A NEW study takes a much rosier view than usual of American schools and families. It says US schools have improved over the past 20 years, and better-educated parents and smaller families are helping students learn. The Rand study says schools are not failing the nation's children, although they could be improved, says David W. Grissmer, who led the study.

``If you listen to the national debate, you would believe that families and schools are failing and government programs and policies don't work,'' said Mr. Grissmer.

The study ``challenges this conventional wisdom on all fronts,'' he said at a news conference in Washington Tuesday.

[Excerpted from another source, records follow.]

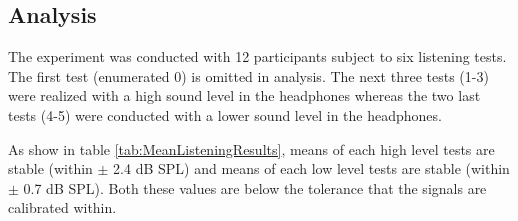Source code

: \subsection{Analysis}

The experiment was conducted with 12 participants subject to six listening tests. The first test (enumerated 0) is omitted in analysis. The next three tests (1-3) were realized with a high sound level in the headphones whereas the two last tests (4-5) were conducted with a lower sound level in the headphones. 


As show in table \ref{tab:MeanListeningResults}, means of each high level tests are stable (within $\pm$ 2.4 dB SPL) and means of each low level tests are stable (within $\pm$ 0.7 dB SPL). Both these values are below the tolerance that the signals are calibrated within. 


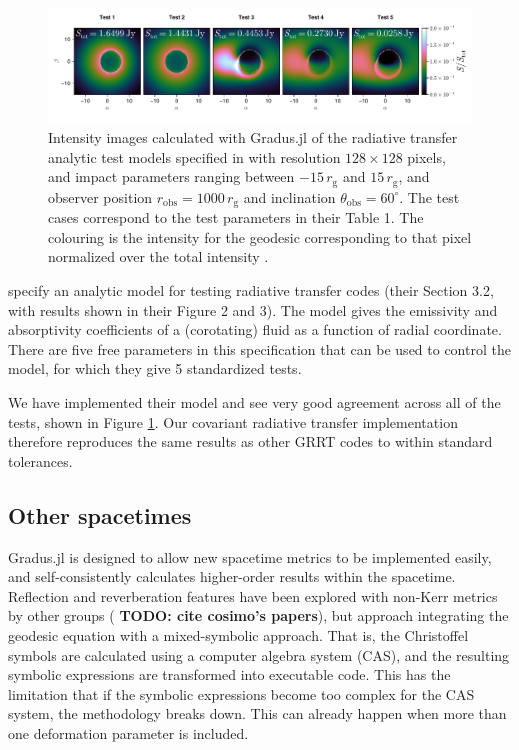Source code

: \documentclass[fleqn,usenatbib]{mnras}
\newcommand{\todo}[1]{{\noindent \bf \color{red} TODO: #1}}
\newcommand{\Gradus}{Gradus.jl }
\newcommand{\rg}{r_\text{g}}
\begin{document}
\begin{figure}
	\centering
	\includegraphics[width=0.99\linewidth]{figures/radiative-transfer.gold.pdf}
	\caption{Intensity images calculated with \Gradus of the radiative transfer analytic test models specified in \citet{gold_verification_2020} with resolution $128 \times 128$ pixels, and impact parameters ranging between $-15\, \rg$ and $15\, \rg$, and observer position $r_\text{obs} = 1000\, \rg$ and inclination $\theta_\text{obs} = 60^\circ$. The test cases correspond to the test parameters in their Table 1. The colouring is the intensity for the geodesic corresponding to that pixel normalized over the total intensity .}
	\label{fig:gold-test-problems}
\end{figure}

\cite{gold_verification_2020} specify an analytic model for testing radiative
transfer codes (their Section 3.2, with results shown in their Figure 2 and 3).
The model gives the emissivity and absorptivity coefficients of a (corotating)
fluid as a function of radial coordinate. There are five free parameters in this
specification that can be used to control the model, for which they give 5
standardized tests.

We have implemented their model and see very good agreement across all of the
tests, shown in Figure \ref{fig:gold-test-problems}. Our covariant radiative
transfer implementation therefore reproduces the same results as other GRRT
codes to within standard tolerances.

\subsection{Other spacetimes}

\Gradus is designed to allow new spacetime metrics to be implemented easily, and
self-consistently calculates higher-order results within the spacetime.
Reflection and reverberation features have been explored with non-Kerr metrics
by other groups (\todo{cite cosimo's papers}), but approach integrating the
geodesic equation with a mixed-symbolic approach. That is, the Christoffel
symbols are calculated using a computer algebra system (CAS), and the resulting
symbolic expressions are transformed into executable code. This has the
limitation that if the symbolic expressions become too complex for the CAS
system, the methodology breaks down. This can already happen when more than one
deformation parameter is included.
\end{document}
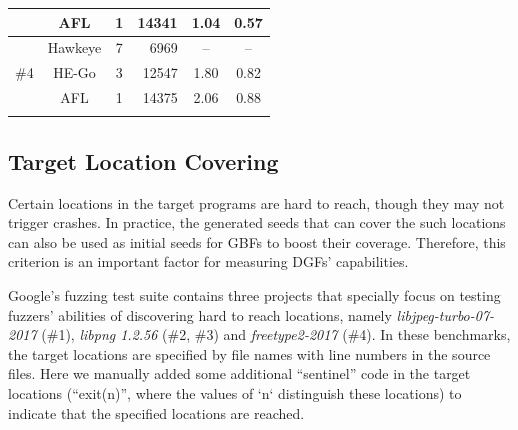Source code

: \begin{table}[t]
\begin{tabular}{c|c|c|r|c|c}
        &      AFL   &        1                                              &                              14341                       &                    1.04                       &        0.57             \\ \hline
        \multirow{3}{*}{\#4} &  Hawkeye &                  7                                    &                6969                                     &                  --                 & --                             \\ \cline{2-6} 
        &      HE-Go  &       3                                               &                      12547                               &                 1.80                         &          0.82             \\ \cline{2-6} 
        &       AFL   &              1                                       &                  14375                                &             2.06                            &           0.88            \\ \thickhline
        
    \end{tabular}
\end{table} 


\subsection{Target Location Covering}\label{subsec:evalsrcloc}
Certain locations in the target programs are hard to reach, though they may not trigger crashes.
In practice, the generated seeds that can cover the such locations can also be used as initial seeds for GBFs to boost their coverage. 
Therefore, this criterion is an important factor for measuring DGFs' capabilities. 

Google's fuzzing test suite contains three projects that specially focus on testing fuzzers' abilities of discovering hard to reach locations, namely \emph{libjpeg-turbo-07-2017} (\#1), \emph{libpng 1.2.56} (\#2, \#3) and \emph{freetype2-2017} (\#4). 
In these benchmarks, the target locations are specified by file names with line numbers in the source files. 
Here we manually added some additional ``sentinel'' code in the target locations (``exit(n)'', where the values of `n` distinguish these locations) to indicate that the specified locations are reached. 


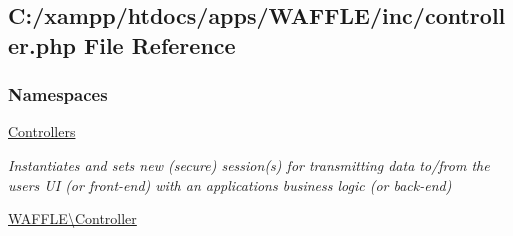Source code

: \hypertarget{controller_8php}{}\subsection{C\+:/xampp/htdocs/apps/\+W\+A\+F\+F\+L\+E/inc/controller.php File Reference}
\label{controller_8php}
\subsubsection*{Namespaces}
\begin{DoxyCompactItemize}
\item 
 \hyperlink{namespace_controllers}{Controllers}
\begin{DoxyCompactList}\small\item\em Instantiates and sets new (secure) session(s) for transmitting data to/from the user\textquotesingle{}s UI (or front-\/end) with an application\textquotesingle{}s business logic (or back-\/end) \end{DoxyCompactList}\item 
 \hyperlink{namespace_w_a_f_f_l_e_1_1_controller}{W\+A\+F\+F\+L\+E\textbackslash{}\+Controller}
\end{DoxyCompactItemize}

The study said standardized test scores for black and Hispanic teen-agers improved significantly between the mid-1970s and 1990, narrowing the gap with white students, who made much smaller gains. The average math and reading scores of students ages 13 and 17 increased the equivalent of 3 percentile points for whites, 11 points for Hispanics, and 19 points for blacks.

That suggests that desegregation and increased spending on schools, especially programs targeted at minority students, have paid off, the study says. Early education and nutrition programs for poor children also may have helped. The small improvement in white students' scores seems to be tied to family life, the study said. The factor that helped students most was better-educated parents, the study found. Smaller families also benefited students. The study concluded that two trends that have worried policy makers - an increase in working mothers and an increase in single mothers - had no significant effect when considered alone, except when poverty played a role.

US sues abortion protesters

THE federal government is suing eight protesters who blocked access to an abortion clinic in Milwaukee and forced it to shut down for about 90 minutes. Six of the defendants are among the first people charged under a new federal law protecting abortion clinics. Each was convicted of a misdemeanor, and face up to six months in prison and a $10,000 fine at sentencing Feb. 13.

The first person convicted under the new law was Paul Hill, a former minister who killed an abortion doctor and an escort July 29 outside a Pensacola, Fla., clinic. Mr. Hill also was convicted of murder and sentenced to death. The Milwaukee defendants chained and locked themselves inside cars parked June 4 in front of the entrances to Affiliated Medical Services. Another protester was cemented into a 55-gallon drum in front of one of the doors, and had to be chipped out by firefighters.